*EXERCISE REQUIREMENTS:*
Drop the images; return everything else in the listing below exactly.

[DATA BELOW — start]

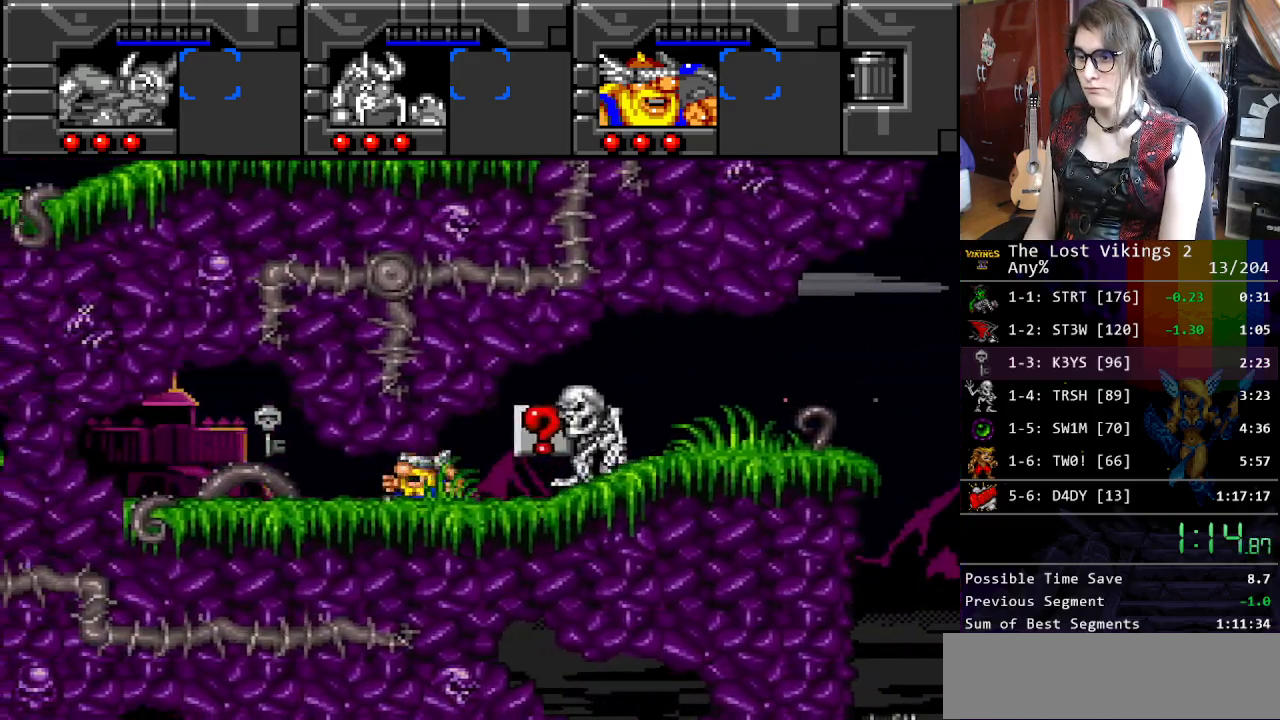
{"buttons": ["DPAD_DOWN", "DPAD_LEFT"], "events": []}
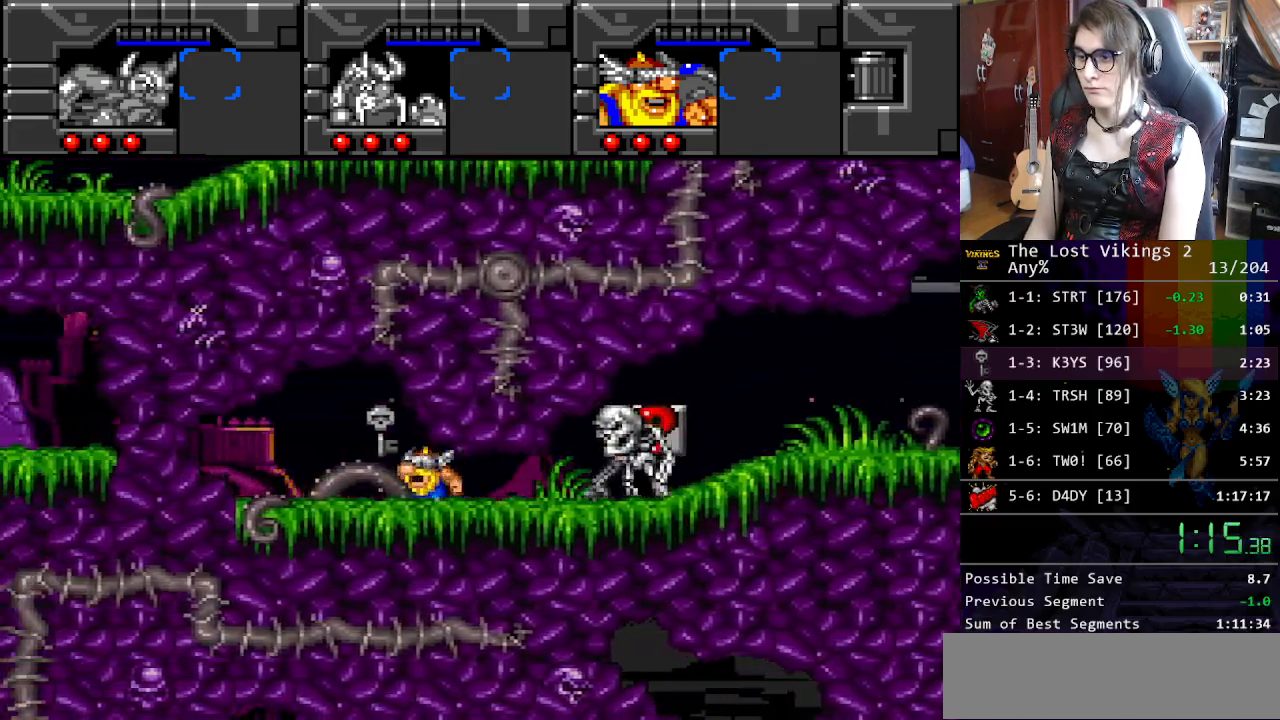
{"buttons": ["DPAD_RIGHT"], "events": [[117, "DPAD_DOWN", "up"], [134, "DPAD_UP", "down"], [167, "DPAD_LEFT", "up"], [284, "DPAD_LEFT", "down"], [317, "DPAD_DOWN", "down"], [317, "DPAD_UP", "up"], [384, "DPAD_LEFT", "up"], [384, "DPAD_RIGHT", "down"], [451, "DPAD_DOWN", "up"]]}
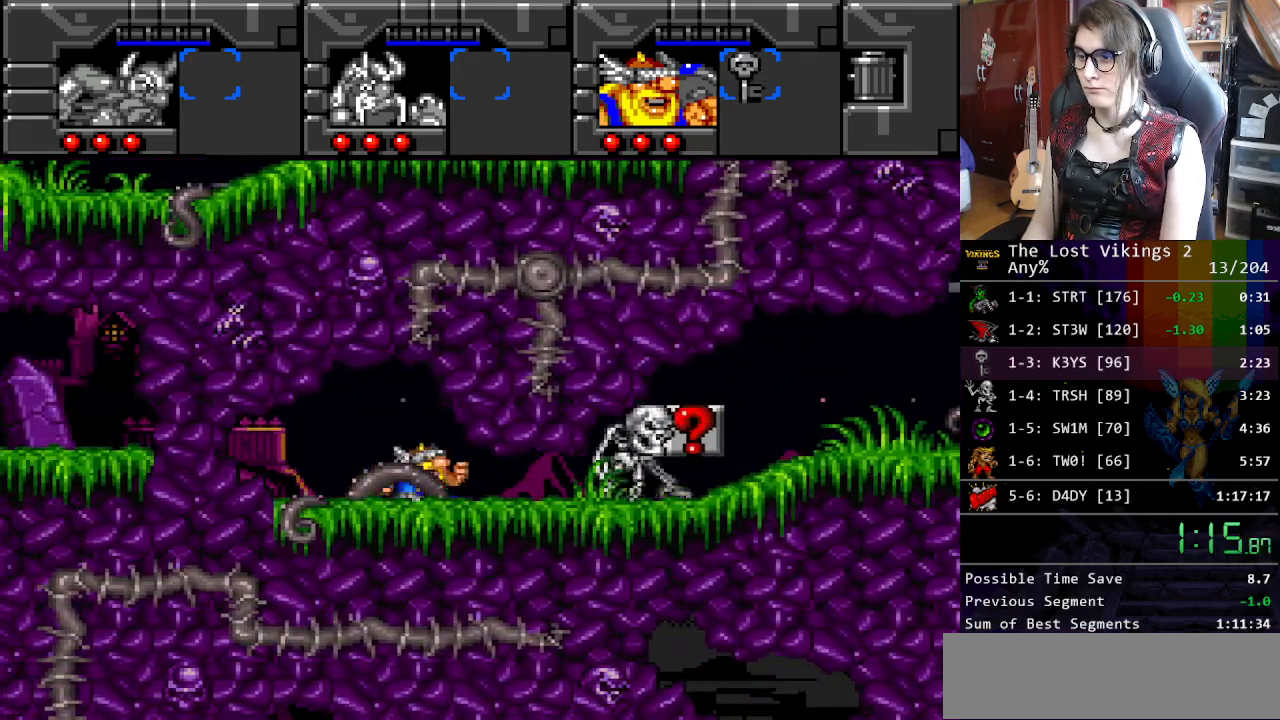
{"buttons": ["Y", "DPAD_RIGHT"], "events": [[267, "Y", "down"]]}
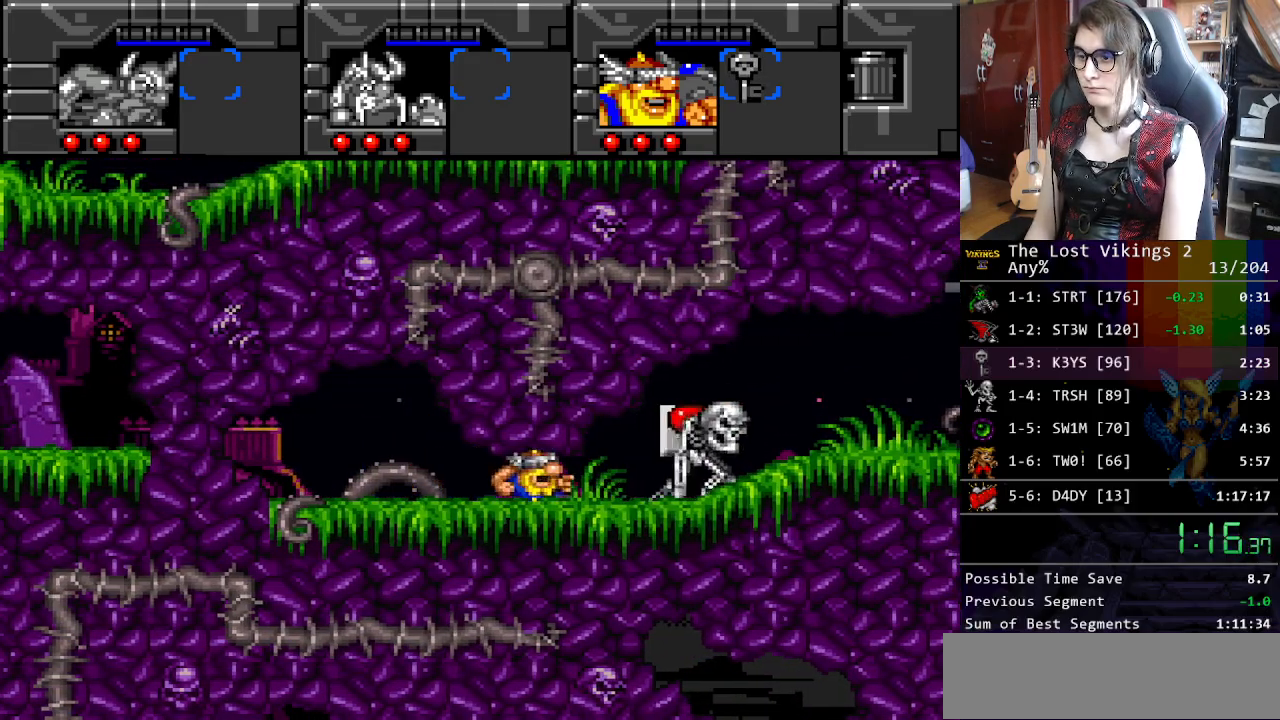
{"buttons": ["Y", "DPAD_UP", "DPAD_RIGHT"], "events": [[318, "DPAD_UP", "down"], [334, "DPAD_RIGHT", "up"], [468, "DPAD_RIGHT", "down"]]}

[DATA BELOW — finish]

*RESPONSE FOR THIS EXERCISE:*
{"buttons": ["DPAD_DOWN", "DPAD_LEFT"], "events": []}
{"buttons": ["DPAD_RIGHT"], "events": [[117, "DPAD_DOWN", "up"], [134, "DPAD_UP", "down"], [167, "DPAD_LEFT", "up"], [284, "DPAD_LEFT", "down"], [317, "DPAD_DOWN", "down"], [317, "DPAD_UP", "up"], [384, "DPAD_LEFT", "up"], [384, "DPAD_RIGHT", "down"], [451, "DPAD_DOWN", "up"]]}
{"buttons": ["Y", "DPAD_RIGHT"], "events": [[267, "Y", "down"]]}
{"buttons": ["Y", "DPAD_UP", "DPAD_RIGHT"], "events": [[318, "DPAD_UP", "down"], [334, "DPAD_RIGHT", "up"], [468, "DPAD_RIGHT", "down"]]}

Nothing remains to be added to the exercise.